Red Fish Art Studio draws up plan to help with funding
Executive director calls development a ‘massive win’ for community
This story was updated on Thursday, Oct. 19, at 11:15 a.m. ET.
Cambridge Bay’s celebrated Red Fish Art Studio is now part of a new non-profit society that will help it access new sources of funding.
The newly formed Redfish Arts Society is the result of a new agreement between the studio and the Municipality of Cambridge Bay, Attima Hadlari, the society’s chairperson, said in a statement released Monday.
The new funding model will allow for more creative freedom and increase opportunities to pursue more projects, Mark Slatter, the studio’s program co-ordinator and new executive director, told Nunatsiaq News.
“It’s a massive win for our community and everyone involved. It just allows us to do what we’re great at and ultimately help more kids,” he said.
The arts studio, developed in 2018 to address the needs of at-risk youth in the community, has been helping to train people aged 18 to 30 in welding.

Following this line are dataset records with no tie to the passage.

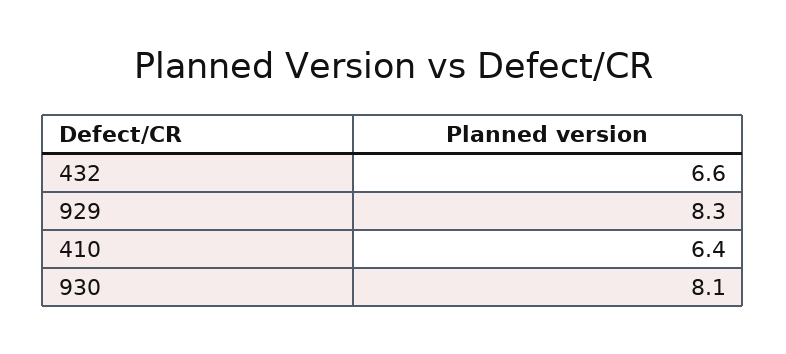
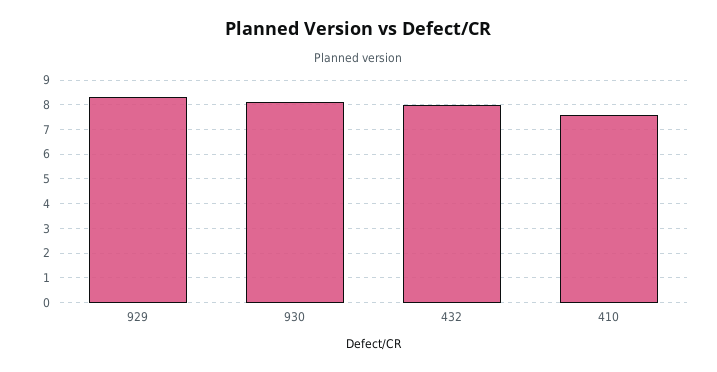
  {
-   "432": 6.6,
+   "432": 8,
    "929": 8.3,
-   "410": 6.4,
+   "410": 7.5,
    "930": 8.1
  }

The program currently has eight participants who, in addition to learning welding, are receiving industry training in metallurgy, safety procedures, numeracy and developing literacy skills by learning to read blueprints.
Some of the art created by participants include all the large-scale metal statues in Cambridge Bay’s Heritage Park, a three-metre Sedna sculpture that will eventually make its way to the Governor General’s gardens in Ottawa, a new detachment sign for the local RCMP and signature red fish metal sculptures that were presented as gifts to Prime Minister Justin Trudeau and can be spotted throughout the territory.
Slatter said creating a non-profit society to help run the program’s administrative side will make sourcing funding for future projects easier.
“We have some crazy exciting projects that we’re working on now,” he said.
Those include welding statues to be used as awards for the Arctic Inspiration Prize, which Red Fish Arts Studio itself won in 2019; several community arts initiatives; and partnering with the Canadian Navy to create two sculptures that will be permanently inside the HMCS Max Bernays. Those are to be unveiled in November at Cambridge Bay’s Canadian High Arctic Research Station.
“We couldn’t have a greater honour,” Slatter said of that project.
The Redfish Arts Society was formed with support from the Municipality of Cambridge Bay and Sen. Dennis Patterson.
Correction: This story has been updated to clarify the Municipality of Cambridge Bay’s role in Redfish Society.